The legendary perfume Mitsouko was created by Jacques Guerlain in 1919 at the end of the Great War, a time of great fascination with the Japanese culture and aesthetics.
The creation of Mitsouko was inspired by the heroine of Claude Farrère's novel "La bataille", a story of an impossible love between Mitsouko - a wife of Japanese Admiral Togo - and a British officer. The story takes place in 1905, during the war between Russia and Japan. Both men go to war, and Mitsouko, hiding her feelings with dignity, waits for the outcome of the battle to discover which of the two men will come back to her and be her companion.
Mitsouko is a mysterious fragrance that does not simply reveal its beauty to everyone. The opening is long, like a play of all beautiful notes, and, of course, this fragrance is not for ordinary day use. On the skin it sounds as if it starts from far away, without any allusion to its intensity and sensual side.

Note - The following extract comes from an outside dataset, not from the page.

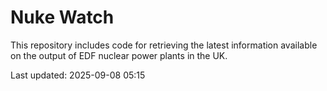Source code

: # Nuke Watch

This repository includes code for retrieving the latest information available on the output of EDF nuclear power plants in the UK.

Last updated: 2025-09-08 05:15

Mitsouko is one of the well known aromas of chypre olfactory group with cool top notes and oak moss in the base. But it also has a note of a juicy peach, which gives a clear and quite gourmand nuance. It features bergamot, peach, jasmine, may rose, spices such as cinnamon, oak moss, vetiver, and wood. The fragrance is exuberant, unusual and very elegant. It is neither too sweet, nor too heavy, well balanced and never overwhelming. Eau de Toilette is a bit more aggressive, while Eau de Perfume is warmer and nicer. The full richness of the composition, however, is revealed only in the perfume concentration.
Mitsouko is said to herald the end of World War I. Because of the shortage of glass bottles at the end of the war, this perfume was marketed in the bottle of its predecessor, the L'Heure Bleue which was created in 1912. Mitsouko is sometimes considered to be the warm and much more cheerful counterpart of the melancholic L'Heure Bleue.